* [Required action]: Under this line are the records; repeat exactly the lines starting at the one containing "index mcp: (140, 126)" and ending at the one containing "index pip: (210, 244)", omitting pictures.

Saved entries
▶

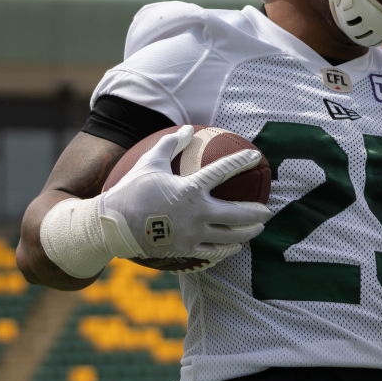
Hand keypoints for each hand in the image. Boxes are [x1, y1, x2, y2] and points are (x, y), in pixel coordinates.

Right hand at [98, 126, 270, 263]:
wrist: (112, 225)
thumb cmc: (131, 190)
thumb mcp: (149, 162)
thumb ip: (171, 144)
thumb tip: (187, 128)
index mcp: (189, 189)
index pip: (222, 171)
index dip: (241, 161)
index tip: (256, 156)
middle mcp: (195, 214)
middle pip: (237, 215)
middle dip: (257, 213)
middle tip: (268, 210)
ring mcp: (192, 234)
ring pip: (230, 237)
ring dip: (248, 233)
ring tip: (257, 229)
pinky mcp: (186, 250)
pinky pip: (214, 252)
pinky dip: (228, 249)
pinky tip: (235, 246)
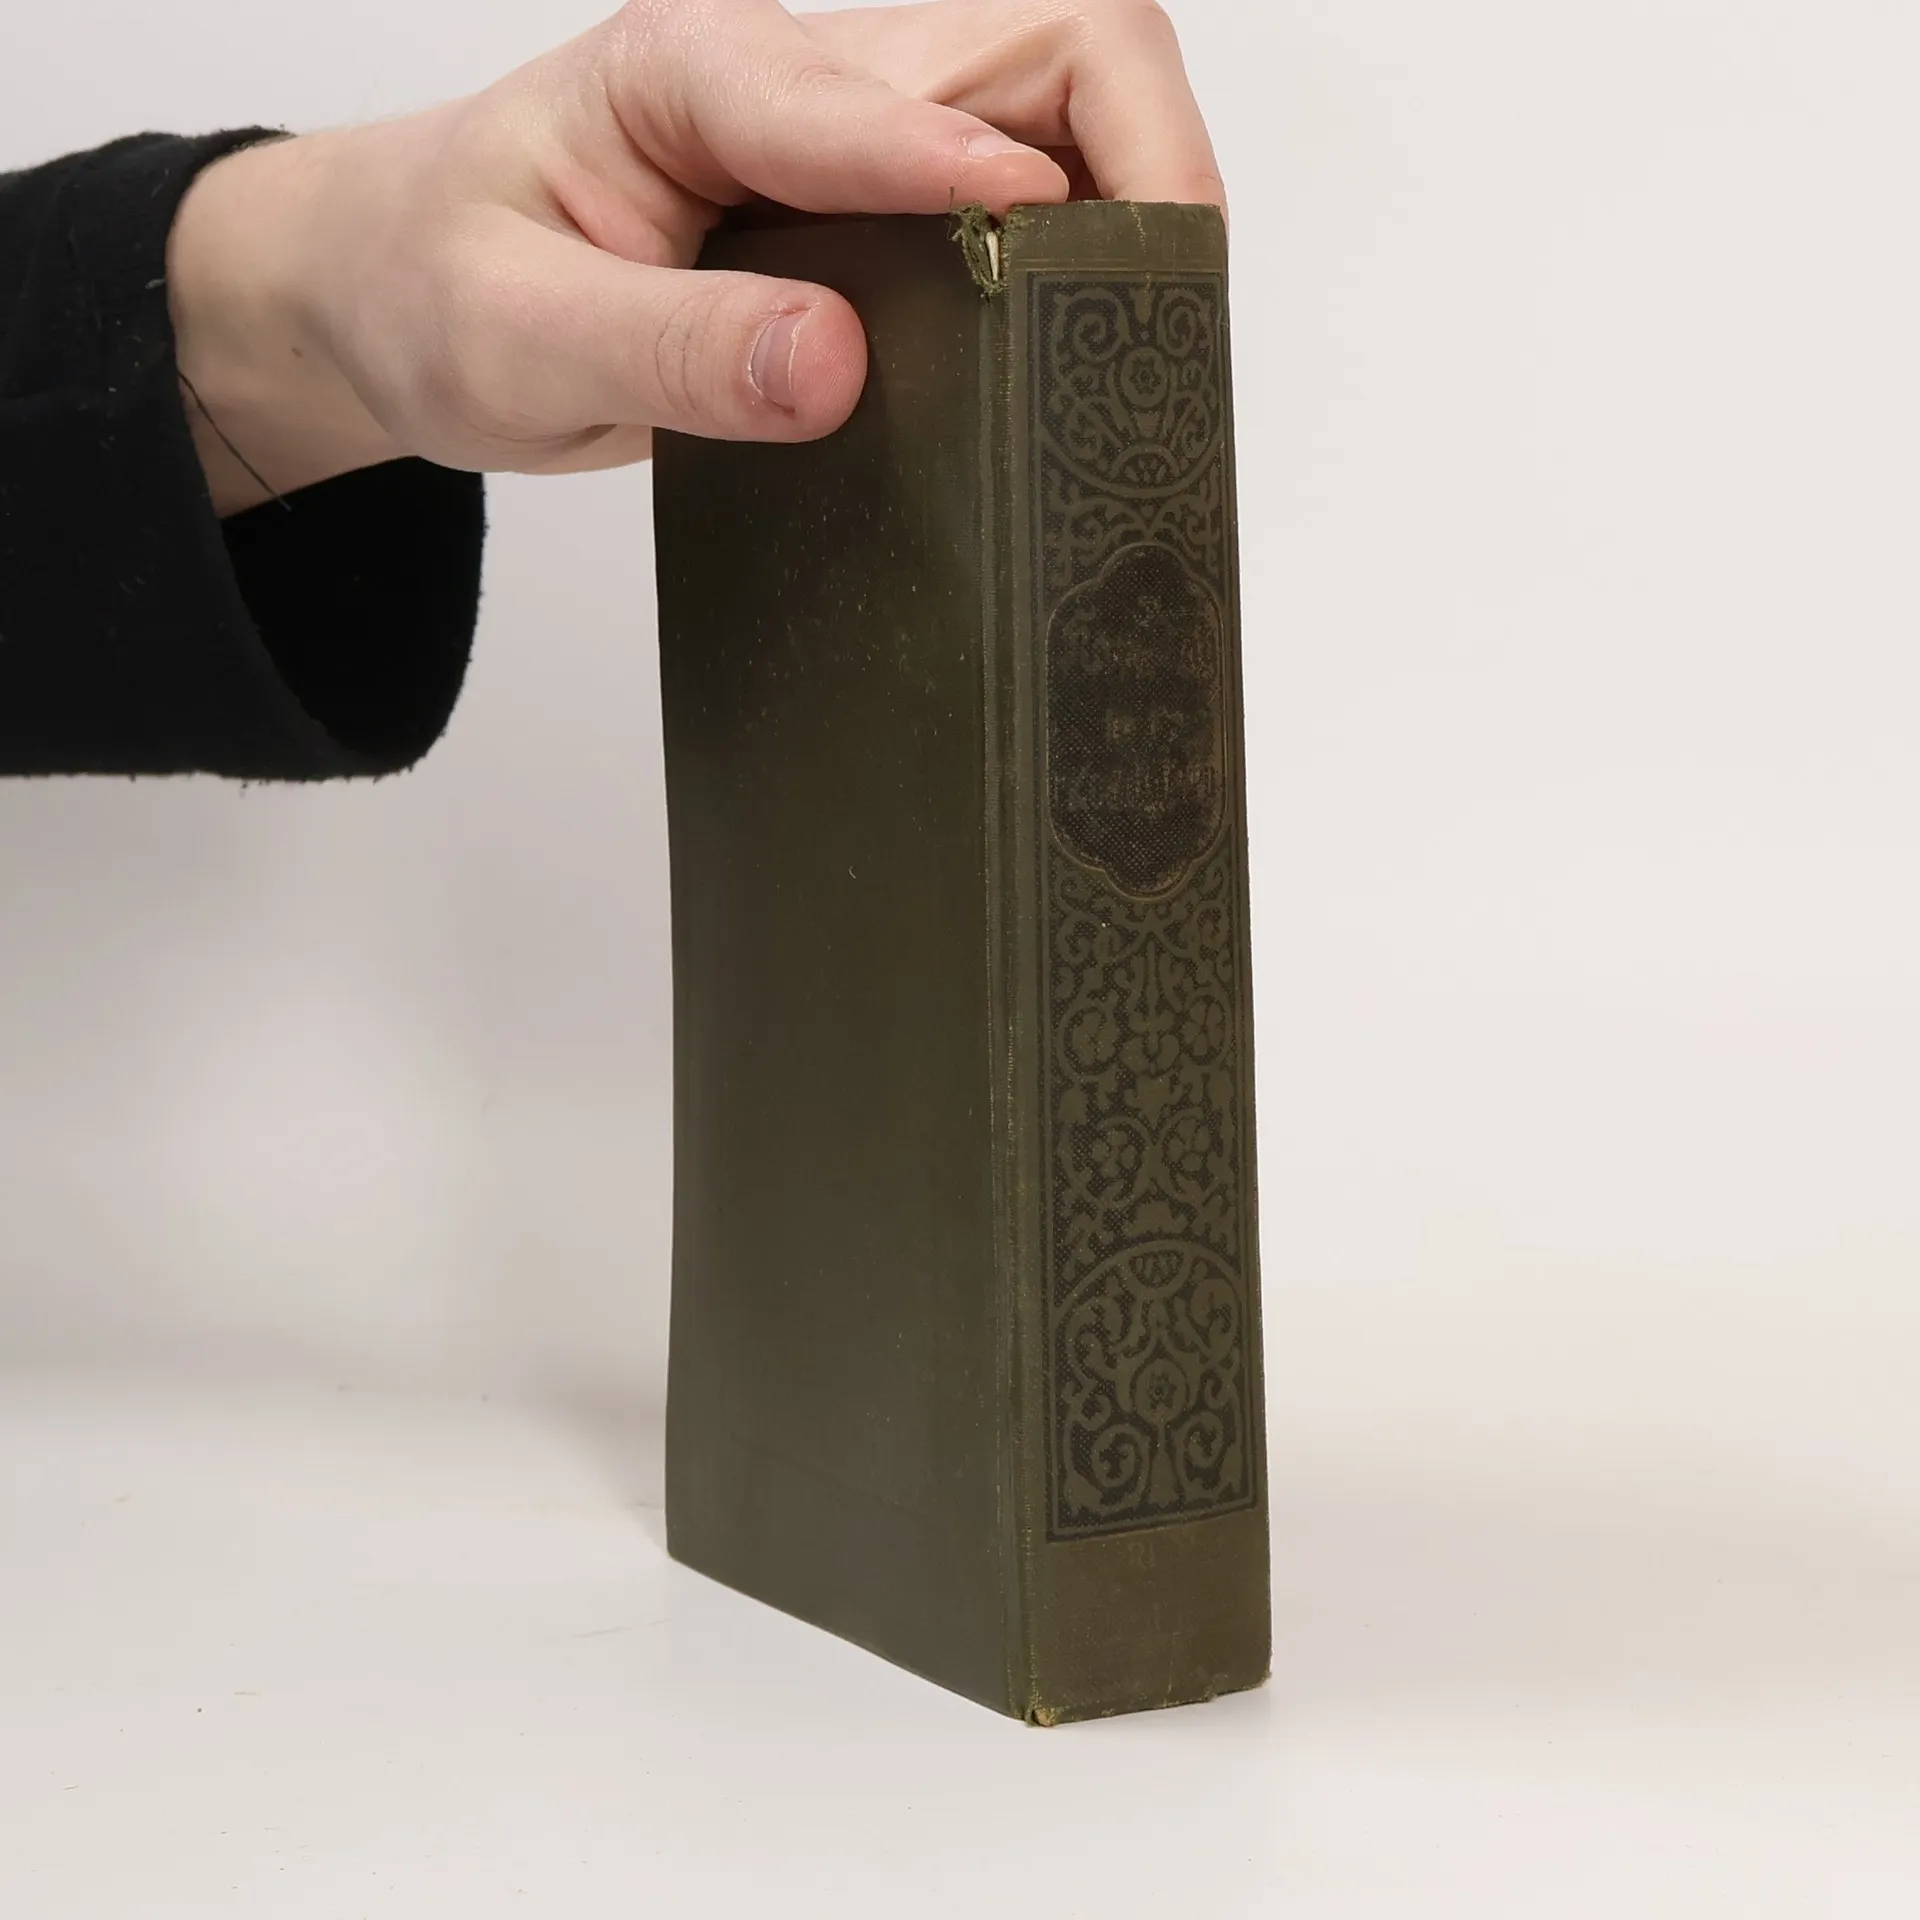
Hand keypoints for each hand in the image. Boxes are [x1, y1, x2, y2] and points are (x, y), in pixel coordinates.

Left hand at [168, 0, 1224, 513]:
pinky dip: (1083, 262)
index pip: (886, 91)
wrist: (406, 297)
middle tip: (1163, 309)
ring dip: (1129, 206)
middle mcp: (799, 81)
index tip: (1058, 272)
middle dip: (1141, 156)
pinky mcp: (875, 209)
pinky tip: (1076, 355)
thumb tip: (835, 366)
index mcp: (698, 74)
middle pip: (1048, 41)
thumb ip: (670, 351)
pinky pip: (1026, 197)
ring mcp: (851, 140)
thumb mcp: (514, 341)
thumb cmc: (439, 293)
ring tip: (1144, 342)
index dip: (985, 175)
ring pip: (1061, 110)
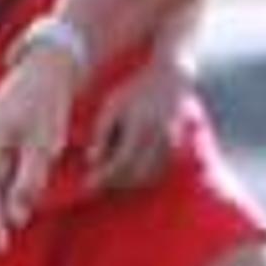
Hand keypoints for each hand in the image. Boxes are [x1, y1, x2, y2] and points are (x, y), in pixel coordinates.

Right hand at [0, 42, 82, 251]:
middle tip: (37, 164)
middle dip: (5, 204)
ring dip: (6, 190)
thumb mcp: (43, 147)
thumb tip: (16, 220)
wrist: (37, 76)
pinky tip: (21, 156)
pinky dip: (3, 182)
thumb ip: (28, 184)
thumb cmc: (45, 107)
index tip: (0, 249)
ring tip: (31, 156)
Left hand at [84, 47, 191, 193]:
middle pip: (135, 174)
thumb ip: (101, 133)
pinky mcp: (178, 149)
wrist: (169, 80)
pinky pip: (159, 172)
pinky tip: (128, 173)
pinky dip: (142, 178)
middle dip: (114, 184)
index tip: (87, 184)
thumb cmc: (134, 92)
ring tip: (110, 180)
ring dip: (128, 184)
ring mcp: (171, 145)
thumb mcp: (111, 106)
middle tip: (96, 184)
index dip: (104, 177)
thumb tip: (91, 161)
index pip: (121, 162)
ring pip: (148, 177)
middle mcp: (159, 138)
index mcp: (140, 126)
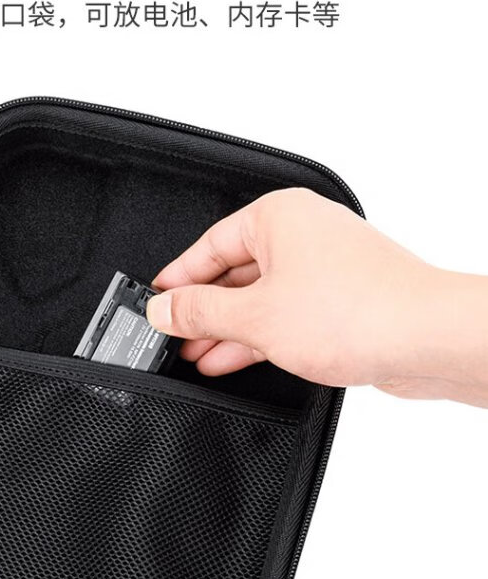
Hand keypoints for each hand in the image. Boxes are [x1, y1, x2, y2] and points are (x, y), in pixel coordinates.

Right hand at [147, 188, 487, 405]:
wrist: (425, 339)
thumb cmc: (355, 310)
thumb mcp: (254, 316)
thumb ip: (201, 312)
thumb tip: (164, 308)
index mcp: (279, 217)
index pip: (210, 244)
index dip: (178, 278)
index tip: (153, 301)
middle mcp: (304, 235)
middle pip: (235, 271)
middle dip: (202, 310)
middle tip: (169, 336)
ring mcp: (326, 269)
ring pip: (261, 298)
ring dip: (227, 329)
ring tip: (194, 356)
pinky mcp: (343, 302)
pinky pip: (286, 316)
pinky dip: (258, 337)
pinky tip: (231, 361)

◀

* [Answer space]:
index mcp: (140, 126)
Hand keypoints for each hand in the image. Boxes are [x1, y1, x2, y2] and points are (x, y), in pixel coordinates.

Right hand at [147, 188, 487, 405]:
wrist: (425, 339)
thumb cmc: (355, 310)
thumb mcp: (254, 316)
thumb ip: (201, 312)
thumb tip: (164, 308)
index mcp: (279, 217)
index pip: (210, 244)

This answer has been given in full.